People get up early morning and bathe in sesame oil or castor oil before taking water bath. The custom of the oil bath is to prepare the body for the oncoming heat of the spring season. In older years, whenever permissible there was a custom of taking oil bath and bathing in holy river Ganges. People believed that taking oil bath and bathing in Ganga, invokes the blessings of Goddess Lakshmi and Goddess Ganga respectively.

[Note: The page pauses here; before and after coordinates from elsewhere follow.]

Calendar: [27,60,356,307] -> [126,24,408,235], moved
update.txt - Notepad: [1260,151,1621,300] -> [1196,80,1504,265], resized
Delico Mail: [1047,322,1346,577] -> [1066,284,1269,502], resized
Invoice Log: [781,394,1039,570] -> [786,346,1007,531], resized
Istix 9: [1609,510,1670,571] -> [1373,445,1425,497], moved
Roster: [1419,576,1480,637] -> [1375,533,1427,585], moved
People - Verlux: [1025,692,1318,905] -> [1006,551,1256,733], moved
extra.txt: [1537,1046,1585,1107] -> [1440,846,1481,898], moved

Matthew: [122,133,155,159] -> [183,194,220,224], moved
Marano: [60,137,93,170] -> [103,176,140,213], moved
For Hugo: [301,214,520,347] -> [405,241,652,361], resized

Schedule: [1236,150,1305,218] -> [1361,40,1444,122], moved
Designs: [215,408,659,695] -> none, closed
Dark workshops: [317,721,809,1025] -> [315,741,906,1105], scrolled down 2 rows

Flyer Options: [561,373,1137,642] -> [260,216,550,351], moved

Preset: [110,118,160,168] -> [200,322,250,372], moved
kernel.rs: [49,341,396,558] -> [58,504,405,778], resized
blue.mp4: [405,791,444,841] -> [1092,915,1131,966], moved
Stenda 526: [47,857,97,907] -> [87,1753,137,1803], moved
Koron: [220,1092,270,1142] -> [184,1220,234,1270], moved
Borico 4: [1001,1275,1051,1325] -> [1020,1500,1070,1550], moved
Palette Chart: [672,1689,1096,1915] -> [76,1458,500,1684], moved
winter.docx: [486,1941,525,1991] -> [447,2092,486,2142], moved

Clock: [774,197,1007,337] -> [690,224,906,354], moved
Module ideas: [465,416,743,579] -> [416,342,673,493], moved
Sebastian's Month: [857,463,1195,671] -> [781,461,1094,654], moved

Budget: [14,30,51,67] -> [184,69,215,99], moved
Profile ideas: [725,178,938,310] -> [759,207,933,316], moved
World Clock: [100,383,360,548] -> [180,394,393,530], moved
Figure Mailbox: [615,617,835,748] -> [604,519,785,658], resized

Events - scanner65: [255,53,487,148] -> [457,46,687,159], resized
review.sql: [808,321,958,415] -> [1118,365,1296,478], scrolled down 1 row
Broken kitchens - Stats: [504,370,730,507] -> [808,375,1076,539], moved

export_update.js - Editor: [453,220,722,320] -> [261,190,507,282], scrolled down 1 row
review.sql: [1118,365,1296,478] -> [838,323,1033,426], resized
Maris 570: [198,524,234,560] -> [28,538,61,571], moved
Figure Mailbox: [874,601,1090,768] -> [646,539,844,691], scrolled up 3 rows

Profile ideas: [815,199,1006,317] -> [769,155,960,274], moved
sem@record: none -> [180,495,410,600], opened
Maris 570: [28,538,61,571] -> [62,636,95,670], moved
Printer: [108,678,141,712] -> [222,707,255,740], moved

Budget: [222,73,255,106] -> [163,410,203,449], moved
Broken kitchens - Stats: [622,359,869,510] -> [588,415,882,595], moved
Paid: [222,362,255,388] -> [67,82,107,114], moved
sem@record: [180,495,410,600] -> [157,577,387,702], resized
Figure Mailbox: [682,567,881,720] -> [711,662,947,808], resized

It is a common sight to see the entrances of the houses adorned with fresh mango leaves. Mango leaves provide a cool atmosphere and calm down the heat. Entrances in village houses are also covered with cow dung after a thorough cleaning with water. Hindus believe cow dung to be pure and a disinfectant. Even the idols of Gods are bathed with oil and water. Rangolis too adorn the entrance of almost every household in southern India on Ugadi.
People wear new clothes resembling a new beginning in their lives; they also resolve to leave their evil deeds and thoughts behind and start afresh. It is a general belief that if the festival of Ugadi is celebrated following complete rituals and traditions, then the whole year will be filled with happiness and growth.
After bathing and wearing on new clothes, people worship their revered Gods seeking spiritual awakening, peace and prosperity. The day is also considered auspicious for starting up a new venture.
Many delicious dishes are prepared on Ugadi. Dishes like Pulihora, Pachadi, and Bobbatlu are quite popular among people. Pachadi is prepared with ingredients like raw mango, neem, jaggery and tamarind, giving it a mix taste of sweet, sour, tangy, bitter, hot and salty. It implies all the emotions of life – happiness, disgust, surprise, sadness, anger and fear.
One of the attractions of Ugadi is “Panchanga Shravanam”; a custom in which people gather to hear the forecast of the New Year. The forecast is made about the rain and harvest all through the year.
Ugadi is celebrated as Gudi Padwa in the state of Maharashtra and almost the same rituals are followed except few changes in the local cuisines.